When vertical change (growth plus posterior eruption) occurred in these post-surgical patients, eruption of the anterior teeth largely compensated for it, so that significant opening of the bite usually did not occur. Why, in most cases, did the anterior teeth erupt when they needed to, and why did this compensation fail to occur in about 25% of the patients with late vertical growth? Patients with anterior open bite typically swallow with their tongue between their anterior teeth. Although speech adapts to changes in tooth position, there is some electromyographic evidence to support the frequent clinical impression that tongue activity in swallowing does not adapt as completely.16 It is possible that incomplete adaptation in tongue posture leaves the tongue between the anterior teeth at rest in some individuals. Perhaps the anterior teeth are able to erupt in concert with an increase in face height despite tongue activity in swallowing, unless the tongue is interposed between the teeth during sleep or at rest more generally.

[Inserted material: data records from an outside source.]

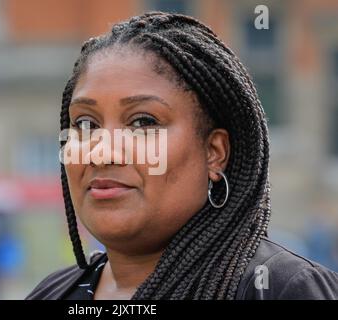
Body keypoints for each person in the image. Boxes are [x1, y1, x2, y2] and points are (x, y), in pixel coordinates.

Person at [26, 11, 338, 300]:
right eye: (85, 123)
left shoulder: (280, 288)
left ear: (214, 153)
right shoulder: (54, 293)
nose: (101, 151)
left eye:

The data from our study also shed some light on the issue of mandibular shortening and condylar resorption as related to surgery for long-face problems. As reported previously, the UNC data show that about 10% of mandibular advancement patients show a modest long-term shortening of mandibular length, whether or not simultaneous maxillary surgery was carried out. This is associated with >2 mm increase in overjet in about 5% of the patient population.8,17 The 2-jaw open bite patients in our study showed a mean increase in condylion-pogonion dimensions in the long-term. No patients had a >2 mm decrease in Co-Pg dimensions, while 23% had a 2 to 4 mm increase and 12% had a >4 mm increase. This suggests that in long-face, high-mandibular plane angle patients with significant anterior open bite, 2-jaw surgery with mandibular advancement is not a risk factor for condylar remodeling and resorption beyond 1 year post-surgery. In fact, perhaps just the opposite. Although remodeling of the condyles post-surgically with a decrease in length is possible and certainly occurs in some individuals, further mandibular growth post-surgically is more likely.

We conclude that when the maxilla is moved superiorly in the treatment of open bite due to skeletal discrepancies, with or without an accompanying ramus osteotomy, there is approximately a 10% chance of 2 to 4 mm relapse toward anterior open bite in the long term. The correction of dental occlusion is maintained better than the decrease in anterior face height typically produced by this surgery.